La mayor parte de las discusiones que mantenían últimamente tenían que ver con el hecho de que, en palabras de Tom, Sophie se daba la gran vida al quedarse en casa cuidando a las niñas mientras que él tenía que salir a ganarse el pan. ¿Acaso el idilio de la vida familiar no consistía precisamente en eso? Todo ese asunto de la emancipación estaba muy bien; pero ¿era verdad que el deseo de la mayoría de las mujeres consistía en hacer malabarismos entre un empleo agotador y una vida doméstica igual de agotadora? Sophie deseaba quedarse en casa y cuidar de sus hijas. ¿Qué tenía de malo? Sólo había que fijarse en lo descuidada que se estaba volviendo Anna, y eso que aún no había empezado a trabajar en serio.

Tom se quejaría de su suerte -muy a menudo, por cierto-, pero lo único que tenía que hacer tras una dura jornada de trabajo era sentarse erguido el tiempo suficiente para cenar y luego tumbarse frente al televisor. Sophie no terminaba su jornada hasta que caía derrengada en la cama, sin fuerzas para hablar y aún menos para hacer cualquier otra cosa.
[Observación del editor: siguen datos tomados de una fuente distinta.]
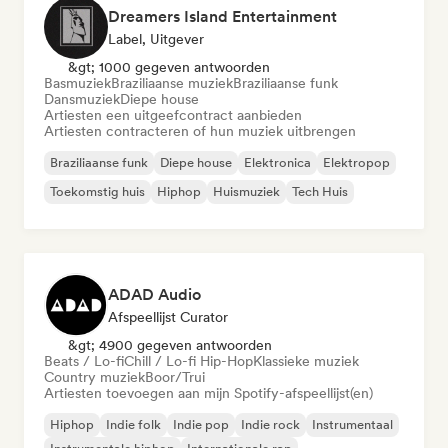
Dreamers Island Entertainment
Label, Uitgever
&gt; 1000 gegeven antwoorden
Basmuziek
Braziliaanse muziek
Braziliaanse funk
Dansmuziek
Diepe house
Artiesten een uitgeefcontract aanbieden
Artiesten contracteren of hun muziek uitbrengen
Braziliaanse funk
Diepe house
Elektronica
Elektropop
Toekomstig huis
Hiphop
Huismuziek
Tech Huis
ADAD Audio
Afspeellijst Curator
&gt; 4900 gegeven antwoorden
Beats / Lo-fi
Chill / Lo-fi Hip-Hop
Klassieke muziek
Country muziek
Boor/Trui
Artiesten toevoegen aan mijn Spotify-afspeellijst(en)
Hiphop
Indie folk
Indie pop
Indie rock
Instrumentaal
Y menos mal, porque desde mucho tiempo atrás la actividad bajo las sábanas no era demasiado intensa. Sophie podía contar con los dedos de una mano las veces que Tom y ella habían tenido relaciones íntimas desde el nacimiento de Charlotte. Por el contrario, se quedaría sin dedos de las manos y los pies a la hora de calcular las discusiones sin sentido en las que se habían enzarzado durante el mismo periodo.

Sophie cogió su bolso. Era hora de marcharse. Pensó en despedirse de Tom con un beso, pero cambió de opinión.

- Hasta luego -dijo.

Tom suspiró profundamente. Se había mostrado en contra de que las niñas durmieran fuera de casa, pero era mucho más complicado ver la televisión con ellas que a solas.

- Sí.

Sophie se dirigió al vestíbulo y agarró su cazadora. Antes de ponérsela, se contempló con aire tranquilo en el espejo de cuerpo entero situado junto a la puerta.

«Estás preciosa», se dijo. Bueno, si no exactamente preciosa, desde luego más que pasable. Nada que unos cuantos kilos de menos y un estiramiento facial no pudieran solucionar. Se sujetó hacia atrás las mejillas. Parecía años más joven.

«Bestia sexual -gruñó- Grr…»

De pronto, una oleada de incertidumbre le invadió las entrañas y se quedó mirándose en el espejo cara a cara.

«Eres una bestia sexual -se dijo con firmeza-. Y no permitas que tu marido ni ninguna otra persona te convenzan de lo contrario.»